The Canada Pension Plan Investment Board is investing in U.S. apartment buildings, a residential real estate sector that has managed to perform well as the broader housing market crumbles.
CPPIB invested about $300-million to buy stakes in eight U.S. buildings. Apartment buildings are seen as relatively safe cash-generating investments, because weakness in the housing market drives former home owners to rent.

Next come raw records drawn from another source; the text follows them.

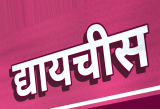
द्यायचीस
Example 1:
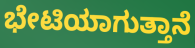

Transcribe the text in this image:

ಭೇಟಿಯಾಗುತ್ತಾನೆ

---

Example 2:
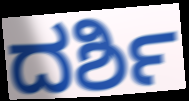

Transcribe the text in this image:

ದರ್ಶಿ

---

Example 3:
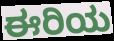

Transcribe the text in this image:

ಈರಿಯ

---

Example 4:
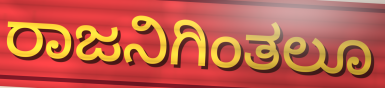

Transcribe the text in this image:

ರಾಜನಿಗಿಂತಲೂ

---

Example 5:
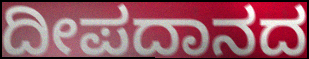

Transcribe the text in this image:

ದೀಪದಾನದ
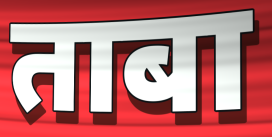
ताबा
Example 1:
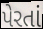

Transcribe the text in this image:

પેરતાં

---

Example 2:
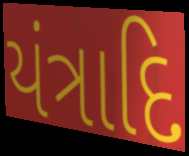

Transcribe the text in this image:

યંત્રાદિ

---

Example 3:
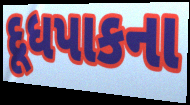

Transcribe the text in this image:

દૂધપાકના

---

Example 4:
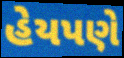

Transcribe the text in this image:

હેયપણે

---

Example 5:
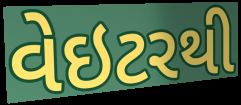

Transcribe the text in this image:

વેઇટરથી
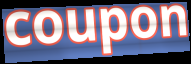
coupon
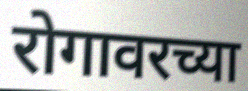
रोगावरच्या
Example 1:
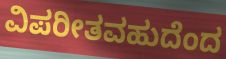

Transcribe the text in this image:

ವಿಪರೀತವಹುದೆಂದ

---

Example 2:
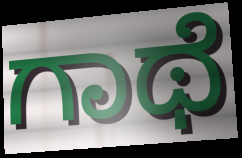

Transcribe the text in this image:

ಗಾಥೆ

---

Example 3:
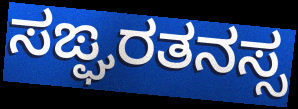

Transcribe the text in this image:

ಸಙ್ಘರತನಸ್ಸ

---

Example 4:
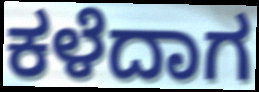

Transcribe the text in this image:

ಕಳೆದಾಗ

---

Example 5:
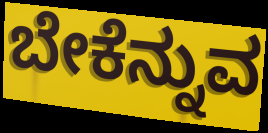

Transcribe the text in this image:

ಬೇಕೆನ್ನುವ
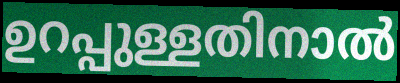
ഉറപ്പുള്ളതിനാൽ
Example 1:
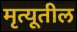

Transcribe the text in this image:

मृत्यूतील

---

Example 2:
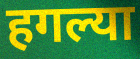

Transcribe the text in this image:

हगल्या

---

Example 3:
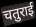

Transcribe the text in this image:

चतुराई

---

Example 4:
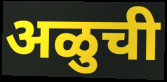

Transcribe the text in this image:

अळुची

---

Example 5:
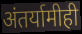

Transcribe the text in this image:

अंतर्यामीही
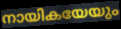
നായികയേയും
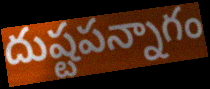
దుష్టపన్నాగం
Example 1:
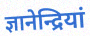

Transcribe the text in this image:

ज्ञानेन्द्रियां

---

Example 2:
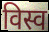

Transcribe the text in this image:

विस्व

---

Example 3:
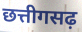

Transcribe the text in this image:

छत्तीगसढ़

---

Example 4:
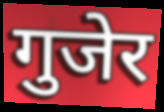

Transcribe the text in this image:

गुजेर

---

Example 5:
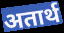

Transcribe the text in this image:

अतार्थ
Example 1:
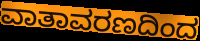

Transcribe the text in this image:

ವಾತಾವರಣದಿಂದ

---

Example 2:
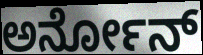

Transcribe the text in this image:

ಅರ್ನೋನ್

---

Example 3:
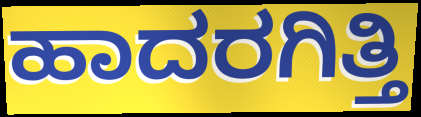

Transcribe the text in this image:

ಹಾದರಗಿತ್ತಿ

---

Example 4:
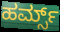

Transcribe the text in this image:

ಹರ್ಮ್ಸ್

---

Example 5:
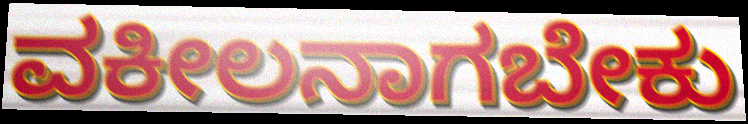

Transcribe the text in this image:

ವಕೀಲನಾಗಬೇಕು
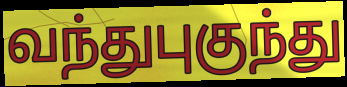
வந்துபுகுந்து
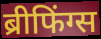
ब्रीफिंग्स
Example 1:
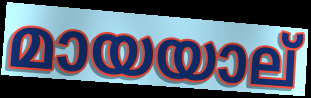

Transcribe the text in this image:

മായയാല്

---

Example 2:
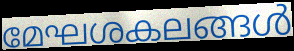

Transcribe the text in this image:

മേഘശകലങ്ങൾ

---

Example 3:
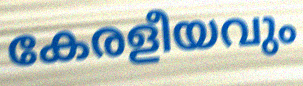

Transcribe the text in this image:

കേരളീയവും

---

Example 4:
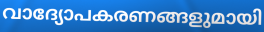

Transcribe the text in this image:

വാദ്യോപകരണങ്ങളുമായി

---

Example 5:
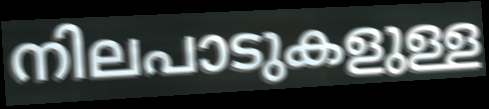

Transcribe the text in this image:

നിലപാടുകളുള്ള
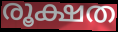
രൂക്ഷത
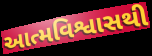
આત્મવિશ્વાસથી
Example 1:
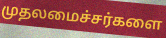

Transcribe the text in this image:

முதலமைச்சர்களை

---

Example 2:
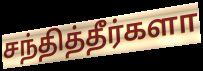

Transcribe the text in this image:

சந்தித்தீர்களா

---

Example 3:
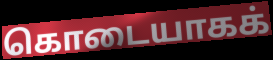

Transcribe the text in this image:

கொடையாகக்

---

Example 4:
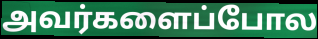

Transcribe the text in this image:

அவர்களைப்போல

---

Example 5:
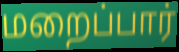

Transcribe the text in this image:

மறைப்பார்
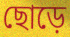
ছোড়ে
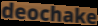
deochake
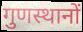
गुणस्थानों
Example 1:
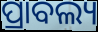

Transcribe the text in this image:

ପ୍ରାବଲ୍ୟ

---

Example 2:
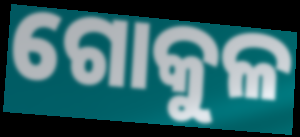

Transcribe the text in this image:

ଗୋକୁଳ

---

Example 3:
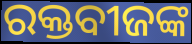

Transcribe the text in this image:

ରକ୍ତବୀଜଙ୍କ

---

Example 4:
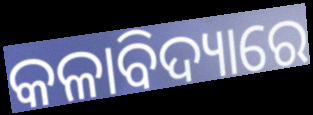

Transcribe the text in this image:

କଳାବିଦ୍ୟାରେ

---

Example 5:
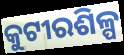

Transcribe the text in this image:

“We believe that the limited supply of high quality rental properties and other broad demographic trends such as forecast population growth, declining home ownership and the echo-boom generation reaching peak rental propensity all support continued growth in the U.S. multifamily sector,” said Mr. Peter Ballon, vice-President and head of real estate investments.
The buildings include:
· A 40-per-cent interest in two properties for $108-million in a joint venture with Allianz and Archstone. The joint venture includes Archstone North Point, a 426-unit property in Cambridge, Mass. and Archstone Woodland Park, a 392-unit property in Herndon, Va., located in the Washington, D.C. metropolitan area.
· A 49-per-cent interest in Palazzo Westwood Village, a Class A, 350-unit property located in Los Angeles in a joint venture with Casden Property Co. LLC, a privately held real estate company.
· A 45-per-cent interest in the Cadence multifamily development project in San Jose, Calif. for $92-million in a joint venture with Essex Property Trust. Construction on the 569-unit Class A development is scheduled to begin in September.
· A 44-per-cent interest in a 654 unit multifamily development in downtown Seattle, Wash., for $84-million. This investment is through a joint venture with an entity affiliated with Multi-Employer Property Trust, an open-ended fund managed by Bentall Kennedy. Called Sixth and Lenora, the development is a Class A, 24-storey high rise that includes 654 units.
CPPIB has recently purchased stakes in office buildings in the U.S. as well, in Washington, D.C., and Manhattan.